Le Cadre de la célébration des 30 jours de l’avènement du conseil national pour la sauvegarde de la patrie (CNSP), l’Organisation de masse pour le patriotisme, l’ancrage de la citoyenneté et pour le travail (COMPACT-NIGER) a organisé un grand meeting sous le thème ‘’Un million de personnes avec le Drapeau du Niger’’, au stade général Seyni Kountché de Niamey.
L’objectif de ce meeting est de célébrer les trente jours au pouvoir du CNSP. Les membres du CNSP ont aussi pris part à ce meeting.
A cette occasion, le Colonel Major Abdourahamane Amadou ministre de la jeunesse, des sports, des arts a pris la parole pour remercier les organisateurs et les participants, au nom du général Abdourahamane Tiani.
»Nous sommes là, il nous a demandé de vous adresser ses sincères salutations et il vous exhorte à rester mobilisés, la bataille ne fait que commencer. La victoire au peuple, c’est le peuple nigérien qui va décider de ce qui va venir de ce pays-là » a déclaré le Col. Major Abdourahamane Amadou pour qui »tous unis, nous vaincrons.’’
Ce nouveau rassemblement en soutien au CNSP se déroule au lendemain de sa décision d’expulser l’ambassadeur de France au Niger, Sylvain Itté, pour n’avoir pas répondu à une « invitation » du ministère des affaires étrangères nigérien mais aussi pour « d’autres agissements du gouvernement français contraires aux intérêts du Niger ». Il a été donné à M. Itté quarante-huit heures pour quitter ce pays.
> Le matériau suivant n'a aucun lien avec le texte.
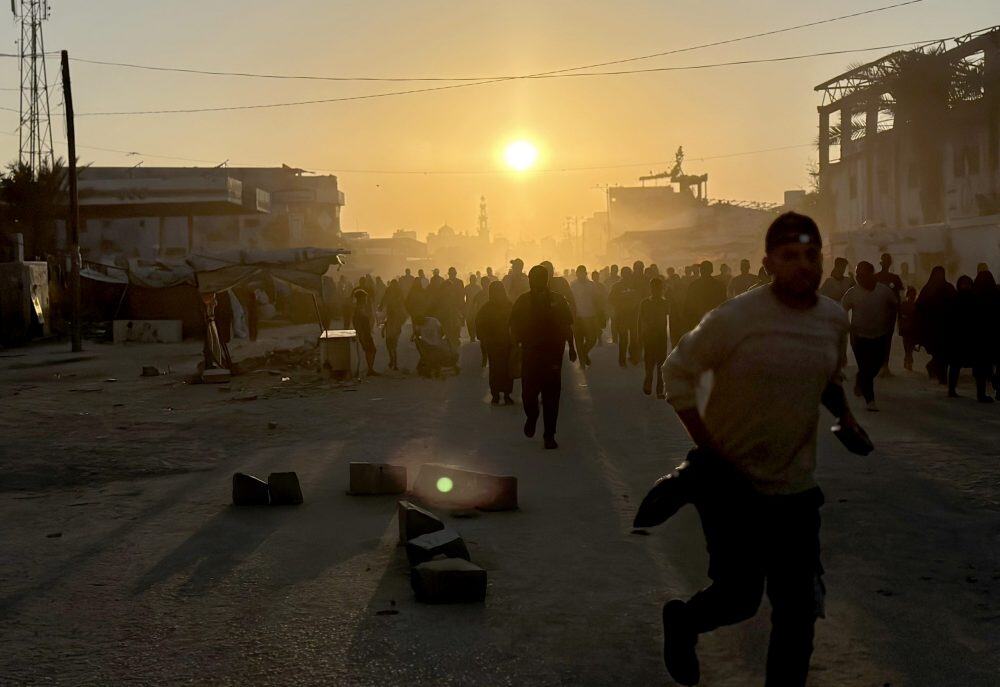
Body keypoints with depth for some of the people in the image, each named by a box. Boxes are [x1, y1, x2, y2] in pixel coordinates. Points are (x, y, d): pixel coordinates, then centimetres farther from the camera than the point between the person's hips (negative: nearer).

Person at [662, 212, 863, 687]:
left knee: (799, 607, 5)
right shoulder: (736, 318, -17)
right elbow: (678, 371, -11)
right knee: (739, 598, 1)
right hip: (731, 481, -5)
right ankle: (683, 621, 35)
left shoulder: (835, 320, 0)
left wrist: (844, 413, -1)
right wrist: (707, 445, -17)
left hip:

Le CNSP qui est désormais au pouvoir, avec à sa tête le général Abdourahamane Tiani, a depuis pris la France, l’ancienne puissance coloniale, pour cible privilégiée. « Le combat ne s’arrêtera que le jour où il n’y aura plus aucun militaire français au Niger », a déclaré à la foule un membre du CNSP, le colonel Ibro Amadou. « C’est vous qui allez les chasser », a-t-il dit, ajoutant cependant : « Pour les chasser ne partez pas à leur ambassade (…) après que chacun rentre chez lui, ils vont finir par partir. »
Paris a répliqué en affirmant que « les putschistes n’ont pas autorité pour faire cette demande, l’agrément de l’ambassadeur émanant des seules autorités légitimes nigériennes élues », celles du président Mohamed Bazoum.
La Communauté économique des Etats d’Afrique de l’Ouest (Cedeao) a décidé après le coup d’Etat d’imposer de lourdes sanctions économiques et financières au Niger, suspendu de cette organisation, et a également menacé d’y intervenir militairement afin de rétablir Mohamed Bazoum dans ses fonctions.